Written by Margaret Abrams for Dailymail.Com
19:43 30 January 2024, updated 19:44 30 January 2024
- Vitamin B is a component of the skin, hair and body that you may be lacking
- Skin and skincare experts have explained how to add it to your beauty routine
- There are different B vitamins but in skin care “B complex” is the most common
Are you missing this all-in-one vitamin that can seriously improve your beauty routine?
Vitamin B is found in vegetables, chickpeas, beans, meat, poultry, fish, and more — but should you also use it on your face and body?
Essential vitamins act as antioxidants and aid in collagen production, as well as providing anti-inflammatory properties.
FEMAIL spoke to skincare experts, a chemist and a dermatologist to find out the benefits of using the ingredient – and who needs it most.
There are eight different B vitamins – in skin care, B3, B5, and B7 are particularly popular. Together, the B vitamins are called a B complex.
The group includes thiamine (B1), riboflavin (B2), niacin (B3), pantothenic acid (B5), pyridoxine (B6), biotin (B7), folate (B9), and cobalamin (B12).
If you have a vitamin B deficiency, you may have hyperpigmentation, which leads to uneven skin tone. You can also deal with dehydration.
Vitamin B protects against free radical damage, which can be especially important for people who live in cities full of pollution, as they are generated by pollution.
But vitamin B isn’t just for your face—many body lotions contain it, too.
Many ultra-hydrating skincare products include B-complex and promise to brighten skin and smooth wrinkles, including the classic SkinCeuticals Hydating B5 Gel ($90).
There are also more affordable offerings, like The Ordinary’s Hyaluronic Acid 2% + B5 Hydating Serum ($8.90) and Provence Beauty Alpha-Bet Elixir Super Power Facial Oil ($19.99).
B vitamins don’t just show up in skincare – shampoos containing B vitamins promise thick, healthy hair, and they’re also found in body lotions to moisturize dry skin.
But who should add vitamin B to their beauty routine — and who should avoid the ingredient entirely?
54 Thrones creator Christina Funke Tigbe told FEMAIL that B5 (also known as pantothenic acid) is a “refreshing drink for your skin” and described B vitamins as “a behind-the-scenes crew for your skin cells, bringing them back to life after environmental stress.” From outside.”

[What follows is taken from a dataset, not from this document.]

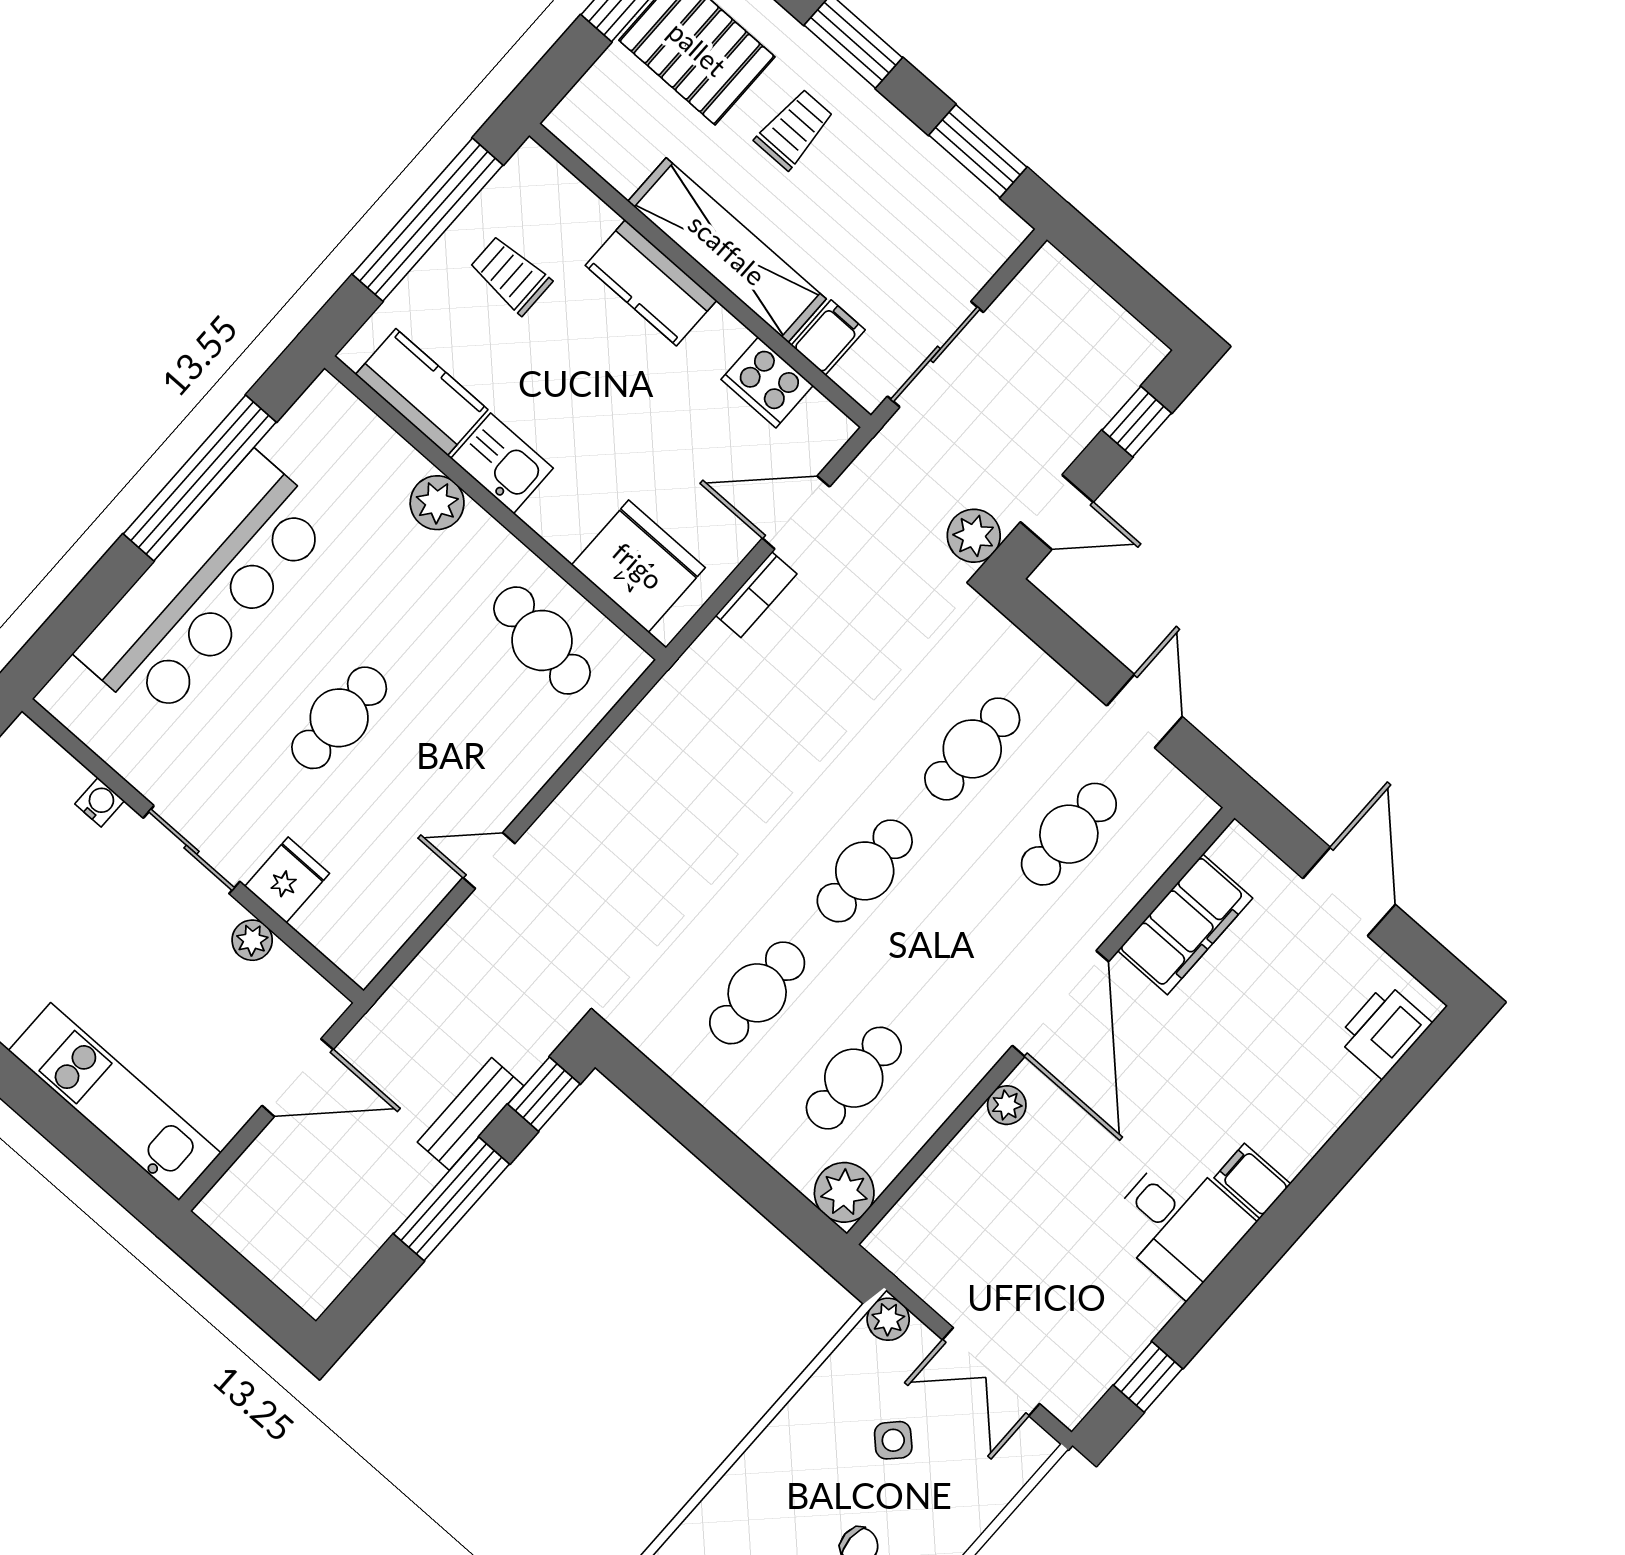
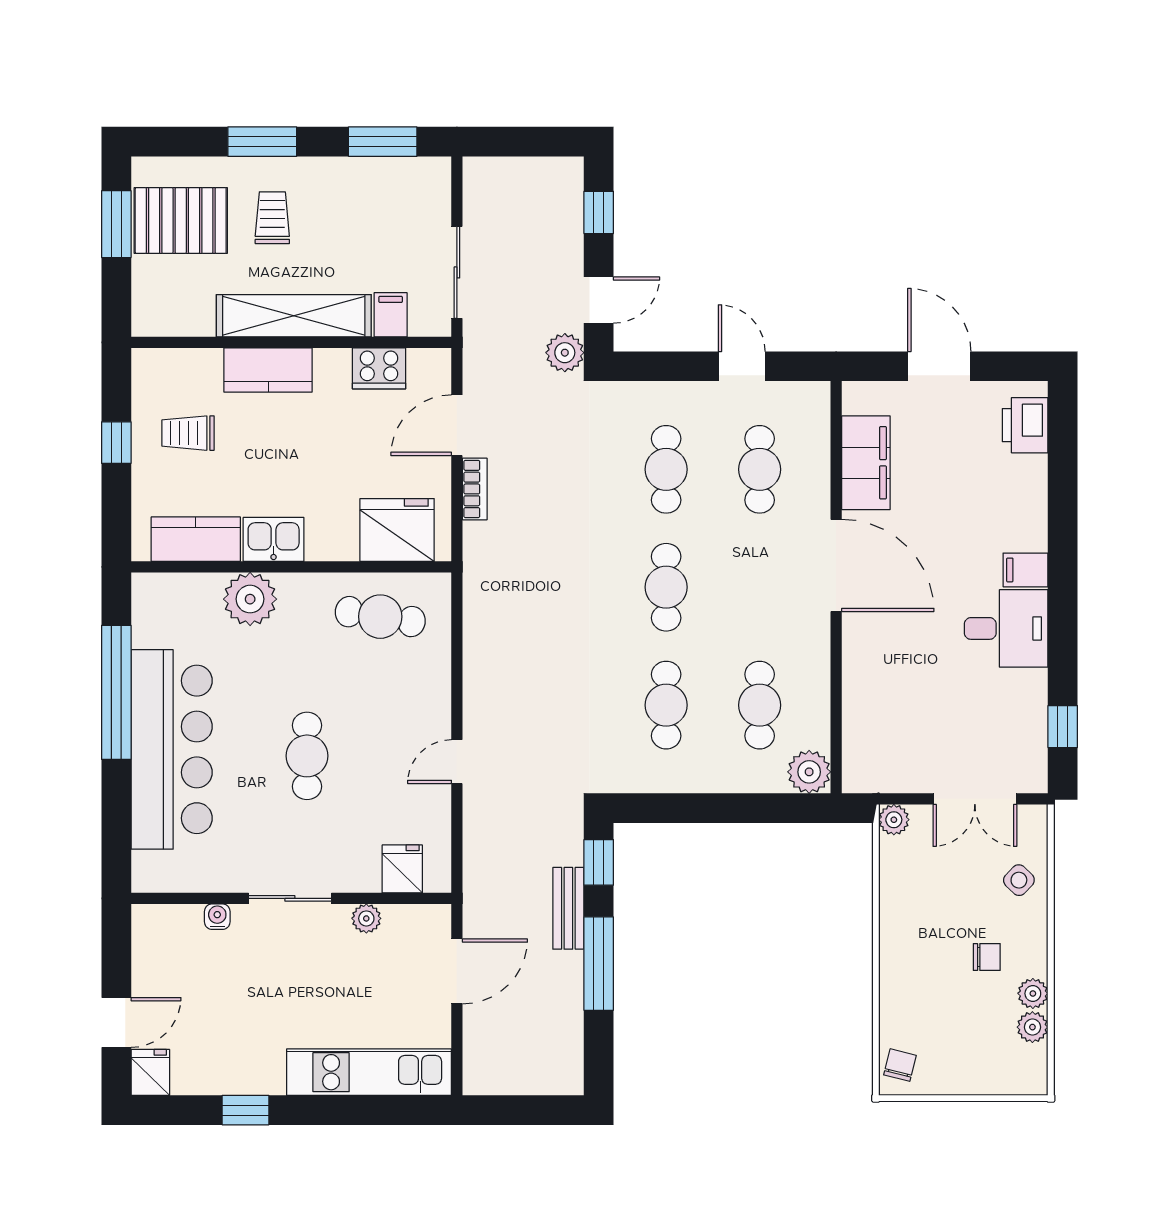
window: (428, 220) -> (116, 443), width x0.32
plant: (437, 503) -> (250, 599), width x1.36, depth x1.36
fridge: (287, 880) -> (402, 869), moved
plant: (1007, 1105) -> (856, 646), removed
side table: (893, 1440) -> (1019, 880), moved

Christina, who founded the clean beauty brand that celebrates “the richness, diversity and cultures of the African continent and its people,” is also a big fan of niacinamide.
She described the must-have skincare ingredient as “a spa day for your skin, soothing redness, fighting acne, and telling your skin to take a pill.”
54 Thrones has a non-peeling buttercream body wash with niacinamide (B3) which the beauty expert describes as a “true skin soothing treatment.”
Christina explained that B vitamins are like a comprehensive package for your skin. Dry skin? Acne problems? Pigmentation problems? Consider it sweetened with B vitamins.
Dr. Heather D. Rogers, MD, is a board-certified dermatologist in Seattle, Washington and the founder of Dr. Rogers Skin Care.
She explained that vitamin B3, or niacinamide, is the most common vitamin B product found in skin care and is “a highly effective skin restoring ingredient shown to improve the appearance of enlarged pores, uneven skin tone, fine lines, dullness, redness, irritation and skin barrier function.”
However, it’s not always best to overdo it on B vitamins, as Dr. Rogers warns that “excessive intake of vitamin B7 supplements has been linked to acne and excessive intake of vitamin B12 supplements has been linked to acne in some cases.”
The expert instead recommends products containing B vitamins “for people who have sensitive skin, prone to redness and want to slow down aging, due to their tolerance, their ability to strengthen the skin barrier and their antioxidant effects.”
“It is also beneficial for people with oily skin and large pores and helps treat uneven pigmentation,” Dr. Rogers said.
If you suffer from a vitamin B deficiency, it will likely show on your skin.
According to Dr. Rogers, “Vitamin B3 (niacin) deficiency may lead to a condition known as pellagra, which can cause a rash, redness, and sensitivity.”
If you don’t get enough biotin, it can slow the growth of your hair and nails.
‘Vitamin B is a powerful antioxidant that moisturizes, brightens and fights the signs of ageing,’ cosmetic chemist and Medik8 co-founder Daniel Isaac told DailyMail.com.
Daniel added: “One of the biggest benefits of vitamin B is that it helps maintain collagen levels, which improves skin elasticity and prevents skin ageing.”
He described B vitamins as “particularly beneficial for skin types prone to blemishes, redness and unwanted pigmentation problems, due to their undeniable anti-inflammatory properties.”
For those looking for a gentle, moisturizing skincare ingredient, B vitamins may be your best bet.